The first of the three Maine Lobster dishes was the Lobster Fricassée sitting on a bed of various mushrooms and ham along with an onion soubise as a mean of replacing traditional melted butter. It was beautifully presented. This dish was not only delicious but immediately makes a statement of refinement. The refined flavors of the dish demonstrate the talent of the Pierre Gagnaire chefs. However, I've felt the flavor of the dish tasted "too controlled" and expected as the earthiness of the dish was only tasted. It needed a wild factor whether it be acidity or something unexpected that makes Pierre Gagnaire famous of his dishes. Be that as it may, it was a very solid dish with all of its components refined.
Next to the first lobster dish was a Crab Cake along with a Shishito pepper. With nice breading on the side, it was filled with mostly crab and less filler which made me happy to dig right into it. The pepper served as a good cleanser.
While not wasting any of the lobster, the final component of the Maine Lobster course is a Thai-inspired Lobster Bisque with its knuckles as the meat. The bisque was loaded with coconut milk and lemongrass. Inside the bisque, the noodles served to give it a nice bite of carbs to go well with the intensely rich bisque. I'm really impressed with this as not only could I taste the refinement in this bisque but it brought out Pierre Gagnaire's innovation of modernizing classical French dishes by adding outside components such as ingredients typically used in Asian cooking. This is a great example of how the fusion of cuisines should be properly done.

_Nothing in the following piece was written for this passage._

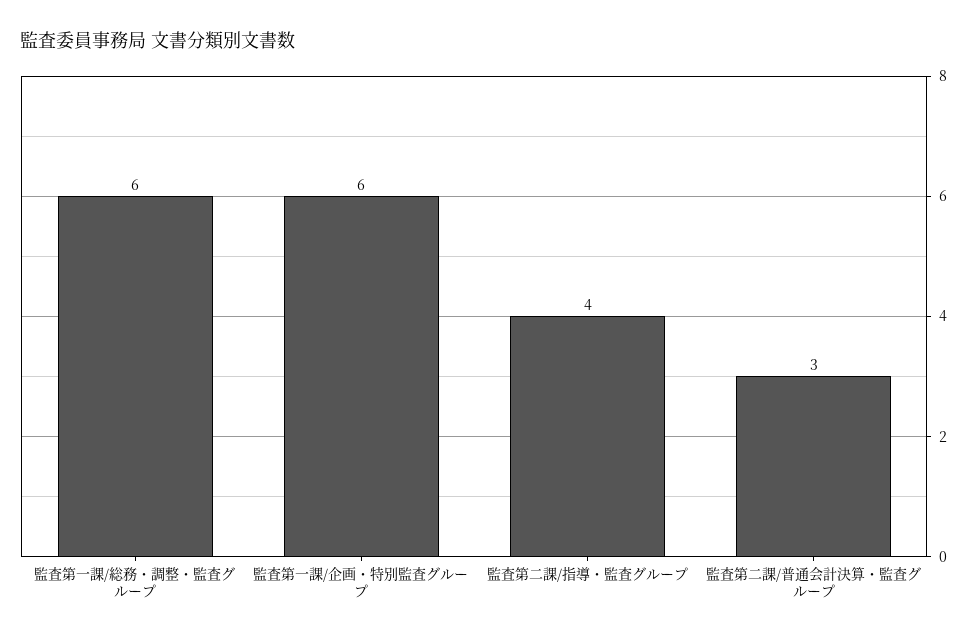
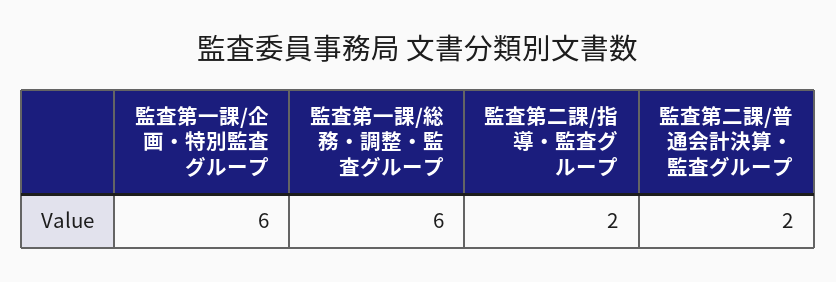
監査第二課/指導・監査グループ: 4 -> 2
監査第二課/普通会計決算・監査グループ: 3 -> 2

After eating ample portions of Hudson Valley Foie Gras and Maine Lobster, I was too full to order dessert which I was disappointed as Pierre Gagnaire is really known for his creative desserts as I've experienced firsthand in Tokyo. However, complements of the pastry chef, I was able to divulge in dessert canapes. I only remember the third one on the right being something of pistachio and the first one something of gingerbread. They were all great nonetheless.

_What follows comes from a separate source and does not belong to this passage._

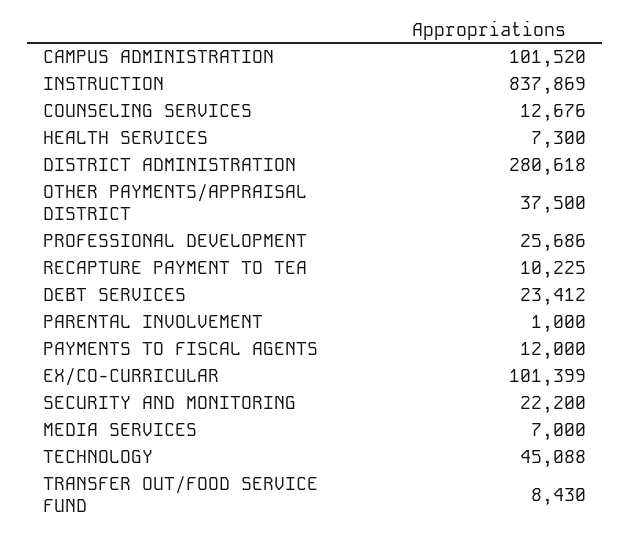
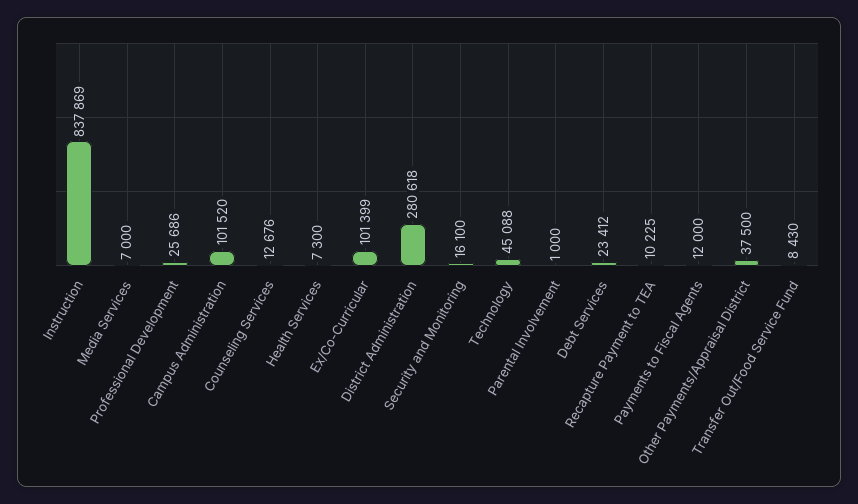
SECURITY AND MONITORING: 22200 -> 16100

I then opted for a digestif of Hennessy VSOP Cognac as a proper way to conclude an extravagant French meal.
After finishing my Cognac, I was given a complementary espresso.
My meal at Twist by Pierre Gagnaire was amazing. However if there's one thing I have to be critical is that some of the dishes, mainly the Lobster Fricassée, felt "scripted". I felt that there could have been more of Pierre Gagnaire's inventiveness in influencing the flavor of his dishes as some of the flavors, although delicious, didn't stand out.

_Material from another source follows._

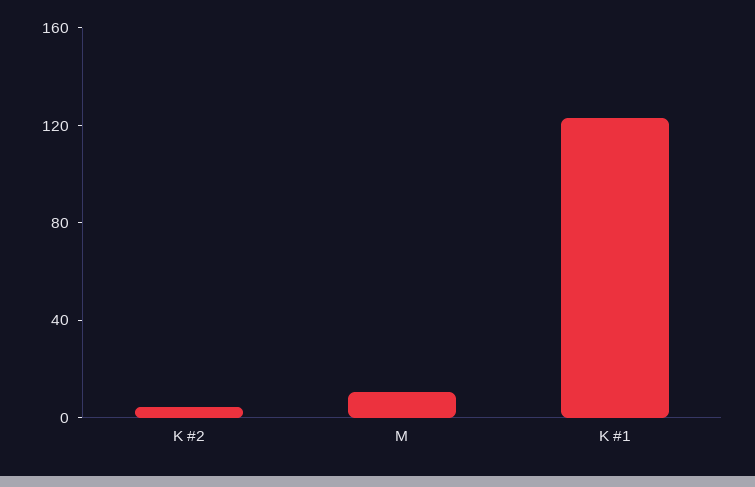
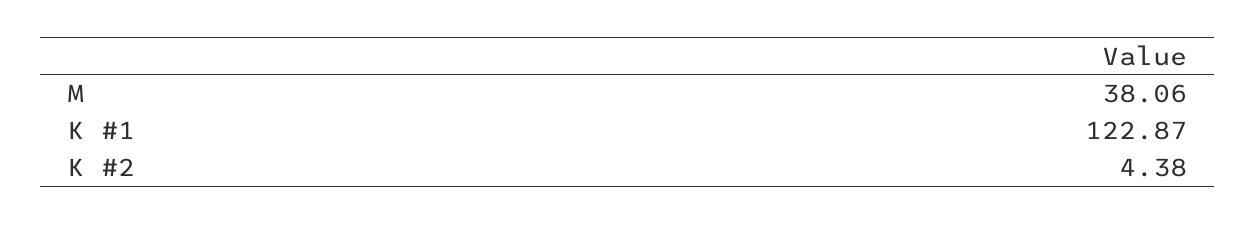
M: 10 -> 38.06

Nevertheless, I would like to point out if I hadn't have already that all of the dishes were served with proper, technical and refined execution. In addition, there wasn't no bad dish whatsoever or any low points throughout the meal although I enjoyed the tuna canape the least. With the extremely high level of refinement in the food served at Twist along with its amazing formal service as all of the members of the waitstaff were extremely polite, friendly and attentive; if the Michelin were still around in Vegas when Twist opened, It would definitely deserve two Michelin stars. In addition, with each course containing three dishes that takes immense effort in order to create each of those dishes with great precision and refinement, the food served at Twist with the Foie Gras appetizer costing $50 and the Maine Lobster main course at $62 is of amazing value. Most other restaurants, particularly steakhouses, that would offer foie gras and lobster at around those prices or even higher I imagine don't come anywhere close to the refined dishes and service offered by Twist.
I have to say that it wasn't as exciting as my experience at Pierre Gagnaire in Tokyo (I imagine it's even more so at the main Pierre Gagnaire in Paris) with extremely inventive dishes that incorporates a whole lot of risk which ultimately paid off massively at the end. Be that as it may, I definitely will return to Twist to try other dishes with hopes that they might have more of Pierre Gagnaire's creativity and wildness while containing all of that in a refined manner.